In collaboration with Angeliki Kazeros, MD, Dr. Reibman developed techniques to enrich airway epithelial cells and dendritic cells from induced sputum, making possible noninvasive studies of discrete cell populations in airway immune responses in asthma. Together with Adriana Heguy, PhD, director of the Genome Technology Center, Dr. Reibman harnesses this technique for single-cell analyses to support studies on mucosal immunity in asthma and precision medicine.

Dr. Reibman and her team created a gene and protein bank of samples obtained from approximately 1,000 asthma patients and control subjects.

The research team, together with biostatisticians Yongzhao Shao, PhD, in the Department of Population Health, and Mengling Liu, PhD, in the Department of Medicine’s Division of Environmental Medicine, conduct studies to address hypotheses related to the microbiome and asthma, distinct biological asthma phenotypes, and gene–environment interactions that influence asthma susceptibility and severity in diverse populations.

Numerous fellows have contributed in Dr. Reibman’s research, which includes assessments of the effects of immunoglobulin E (IgE) regulation on the airway epithelium, the genetics of asthma, and associations between WTC exposures and sleep disruption.

Recent Publications

Rakowski E … Reibman J. Variability of blood eosinophils in patients in a clinic for severe asthma. Clin Exp Allergy. 2019. DOI.

Reibman J … Lucchini RG. Destruction of the World Trade Center towers. Lessons learned from an environmental health disaster. Ann Am Thorac Soc. 2016. DOI.

Song X … Wei Y. A general and robust framework for secondary traits analysis. Genetics. 2016. DOI.

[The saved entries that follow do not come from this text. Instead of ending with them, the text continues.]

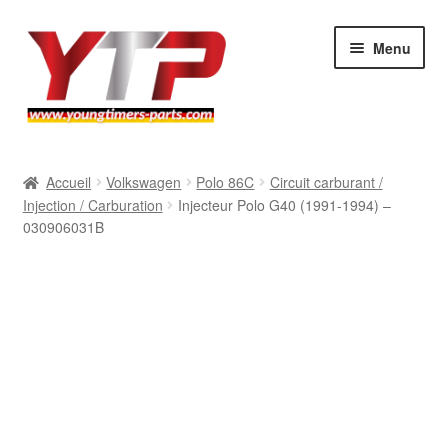
Aller
Aller
Menu
à
au
la
contenu
navigation
Audi
Accueil
Volkswagen
Polo 86C
Circuit carburant /
Injection / Carburation
Injecteur Polo G40 (1991-1994) –
BMW
030906031B
Mercedes
Porsche
Volkswagen
Atelier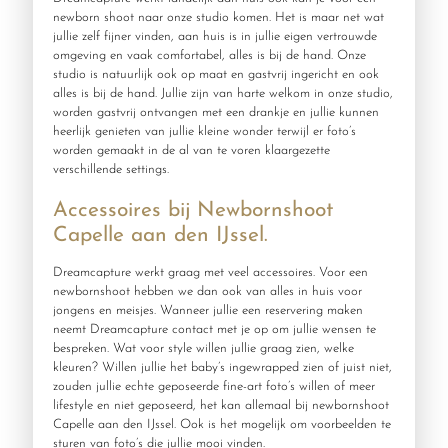
newborn shoot naar onze studio komen. Het is maar net wat
jullie zelf fijner vinden, aan huis is in jullie eigen vertrouwde
omgeving en vaak comfortabel, alles is bij de hand. Onze
studio is natuurlijk ook op maat en gastvrij ingericht en ook
alles is bij de hand. Jullie zijn van harte welkom in onze studio,
worden gastvrij ontvangen met een drankje en jullie kunnen
heerlijk genieten van jullie kleine wonder terwijl er foto’s
worden gemaakt in de al van te voren klaargezette
verschillende settings.
Accessoires bij Newbornshoot
Capelle aan den IJssel.
Dreamcapture werkt graag met veel accessoires. Voor een
newbornshoot hebben we dan ook van alles in huis voor
jongens en meisjes. Wanneer jullie een reservering maken
neemt Dreamcapture contact met je op om jullie wensen te
bespreken. Wat voor style willen jullie graag zien, welke
kleuren? Willen jullie het baby’s ingewrapped zien of juist niet,
zouden jullie echte geposeerde fine-art foto’s willen of meer
lifestyle en niet geposeerd, het kan allemaal bij newbornshoot
Capelle aan den IJssel. Ook is het mogelijk om voorbeelden te
sturen van foto’s die jullie mooi vinden.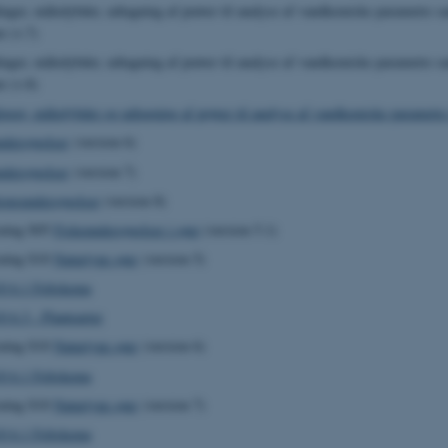
nger, måledybder, udtagning af prøver til analyse af vandkemiske parametre sa
er (v.7)
nger, måledybder, udtagning af prøver til analyse af vandkemiske parametre sa
er (v.8)
inger, måledybder og udtagning af prøver til analyse af vandkemiske parametre 
ndersøgelser
(version 6)
ndersøgelser
(version 7)
ionsundersøgelser
(version 8)
sning S05
Fiskeundersøgelser i søer
(version 5.1)
sning S10
Naturtype søer
(version 5)
0 6.1 Feltskema
0 6.3 - Plantearter
sning S10
Naturtype søer
(version 6)
0 6.1 Feltskema
sning S10
Naturtype søer
(version 7)
0 6.1 Feltskema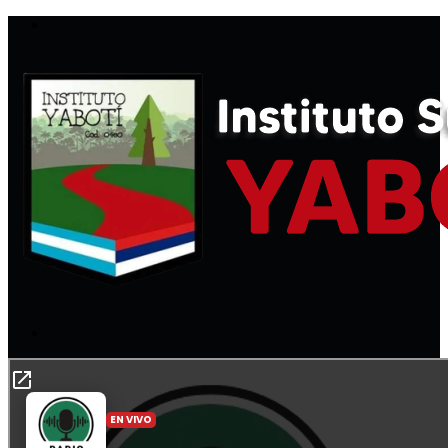
Menú
Buscar
por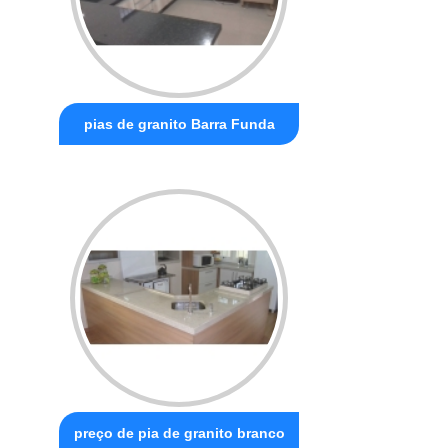
pias de granito Barra Funda
preço de pia de granito branco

Bleck B … Reibman J. Coexpression of type 2 immune targets in sputum-derived epithelial and dendritic cells from asthmatic subjects. J Allergy Clin Immunol. 2015. DOI.

Inflammatory Lung Disease

Gabriele Grunig, DVM, principal investigator, published a seminal study in Science that describes the importance of interleukin 13 (IL-13) in the development of asthma. This cytokine is now a biotherapeutic target, and drugs that neutralize IL-13 are in clinical trials to determine their effects on several lung diseases, including asthma. Researchers in Dr. Grunig’s laboratory currently study immune mechanisms that promote inflammatory lung diseases associated with tissue remodeling and functional changes, such as asthma and pulmonary hypertension.

Studies in this laboratory also address cytokines and microRNAs that regulate the immune response and directly or indirectly control the behavior of endothelial cells and vascular smooth muscle cells in the lungs. The researchers’ long-range goal is to identify novel approaches to managing chronic inflammatory lung diseases and pulmonary hypertension.

Additional aims of research are evaluating the role of immune cells, such as T cells (Th2, Th17, T regulatory), conventional and plasmacytoid dendritic cells, B cells, eosinophils, and vascular cells (endothelial and smooth muscle cells), in inflammation and bronchospasm. Researchers use a variety of techniques involving knockout mice, specific inhibitors of cytokines, and microRNAs. Routine techniques in the laboratory include enzyme-linked immunosorbent assay analysis performed in single- or multianalyte formats, surface and intracellular flow cytometry, quantitative polymerase chain reaction analysis, and mouse model work, including right heart catheterization.

Recent Publications

The PVDOMICS Study Group. PVDOMICS A Multi-Center Study to Improve Understanding of Pulmonary Vascular Disease Through Phenomics. 2017. Circulation Research. 121:1136-1139.

Polymorphonuclear Leukocytes In Pulmonary Hypertension & Fibrosis: Not Always What They Appear To Be. 2018. Am J Respir Cell Mol Biol. 58(2):135-137.

Circulating microRNA Markers for Pulmonary Hypertension in Supervised Exercise Intervention and Nightly Oxygen Intervention. 2018. Front Physiol. 9:955.

An RNA Sensor Protects against Pulmonary Hypertension. 2019. Am J Respir Crit Care Med. 199:138-140.